* **SET PROBLEM**:
Answer these questions about the Second Addendum text, one answer per line:
1. What exhibit number appears on it?
2. On what date was it entered into?
3. Under which state's laws is 2U organized as a corporation?

-- Start of PAGE EXCERPT --

SECOND ADDENDUM TO THE MASTER SERVICES AGREEMENT ON BEHALF OF THE SCHOOL OF SOCIAL WORK
Exhibit 10.2.1
SECOND ADDENDUM TO THE
ON BEHALF OF THE SCHOOL OF SOCIAL WORK
This Second Addendum to the Master Services Agreement on behalf of the School of Social Work (“Second Addendum”) is entered into by and between the University of Southern California, a California nonprofit educational institution (“USC”), on behalf of its School of Social Work, and 2U, Inc. (f/k/a 2tor, Inc.), a Delaware corporation (“2U”), on March 14, 2014 (“Second Addendum Effective Date”). USC and 2U are referred to collectively in this Second Addendum as the “parties” and individually as a “party.” The parties agree that capitalized terms not defined herein shall have the respective meanings ascribed to such terms in the MSA (each as defined below).

-- End of PAGE EXCERPT --
-- Start of RECORDS PROVIDED --

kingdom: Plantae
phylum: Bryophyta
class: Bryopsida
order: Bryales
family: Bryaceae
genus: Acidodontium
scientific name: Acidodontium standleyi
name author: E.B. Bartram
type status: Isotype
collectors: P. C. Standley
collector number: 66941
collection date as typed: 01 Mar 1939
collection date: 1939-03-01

-- End of RECORDS PROVIDED --

* **ANSWER TO THIS TASK**:
1. Exhibit 10.2.1
2. March 14, 2014
3. Delaware